Mit notariellem Vertrag vom 27.12.1997 (UR ... des Notars ....) veräußerten bis auf einen (dieser nur einen Teil) alle Anteilseigner ihre Anteile; von dem Gesamtkaufpreis in Höhe von 12.250.000 DM entfielen auf die Anteile der Kinder des Klägers jeweils 1.087.500 DM. In dem Vertrag verzichteten der Kläger und die Klägerin auf ihre Rechte an den veräußerten Anteilen mit sofortiger Wirkung, wobei sich die Verzichtserklärungen ausdrücklich nicht auf die Ansprüche gegen die Kinder bezogen; diese waren einer besonderen Regelung mit diesen vorbehalten. Die Kinder zahlten den Klägern für deren Verzicht je 145.000 DM. Ein schriftlicher Vertrag hierüber existiert nicht.
Bei Erlass des Einkommensteuerbescheids 1995 vom 18.09.1996 war dieser Vorgang dem Beklagten (dem beklagten Finanzamt – FA - ) noch nicht bekannt.
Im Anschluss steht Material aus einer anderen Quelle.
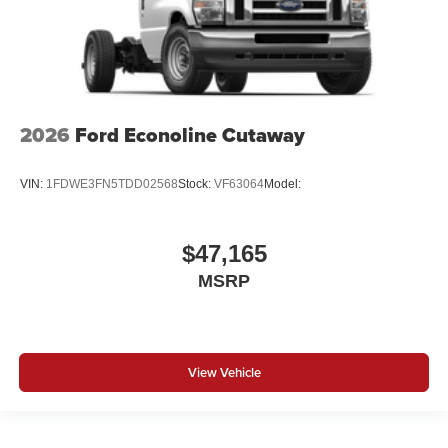
2026
Ford Econoline Cutaway
VIN:
1FDWE3FN5TDD02568
Stock:
VF63064
Model:
$47,165
MSRP
View Vehicle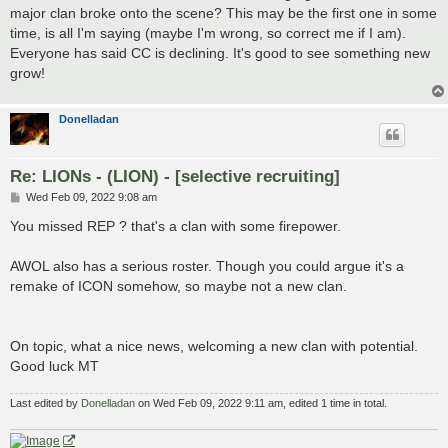
major clan broke onto the scene? This may be the first one in some
time, is all I'm saying (maybe I'm wrong, so correct me if I am).
Everyone has said CC is declining. It's good to see something new
grow!
Donelladan
Re: LIONs - (LION) - [selective recruiting]
P
Wed Feb 09, 2022 9:08 am
o
s
You missed REP ? that's a clan with some firepower.
t
AWOL also has a serious roster. Though you could argue it's a
remake of ICON somehow, so maybe not a new clan.
On topic, what a nice news, welcoming a new clan with potential.
Good luck MT
Last edited by
Donelladan
on Wed Feb 09, 2022 9:11 am, edited 1 time in total.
Nachdem das FA von den Ausgleichszahlungen der Kinder für die Ablösung des Nießbrauchs erfahren hatte, änderte es den Bescheid nach § 175 Abs. 1 Nr. 2 Abgabenordnung (AO), wobei es nunmehr aus der Übertragung der Anteile an die Kinder einen Veräußerungsgewinn in Höhe von 570.324 DM erfasste (Einkommensteueränderungsbescheid 1995 vom 03.04.2000).
Dabei ging das FA davon aus, dass die Anteile im Verhältnis der Abstandszahlungen zu ihrem Verkehrswert in Höhe des Veräußerungspreises im Jahr 1987 (580.000 DM / 4.350.000 DM = 13.33 v.H.) entgeltlich und im Übrigen unentgeltlich auf die Kinder übertragen worden waren.
Der angesetzte Veräußerungsgewinn ergab sie hieraus wie folgt:
Veräußerungserlös |
580.000 DM |
anteilige Anschaffungskosten 13,22 v. H. des eingezahlten Kapitals von 60.000 DM |
- 8.000 DM |
13,22 v. H. der Veräußerungskosten lt. vorliegender Kostenrechnungen |
- 1.676 DM |
Veräußerungsgewinn |
570.324 DM |
Der Einspruch der Kläger, mit dem diese die Auffassung vertraten, bei der Ablösung des Nießbrauchs handele es sich um einen nicht steuerbaren Vorgang auf der privaten Vermögensebene, hatte keinen Erfolg.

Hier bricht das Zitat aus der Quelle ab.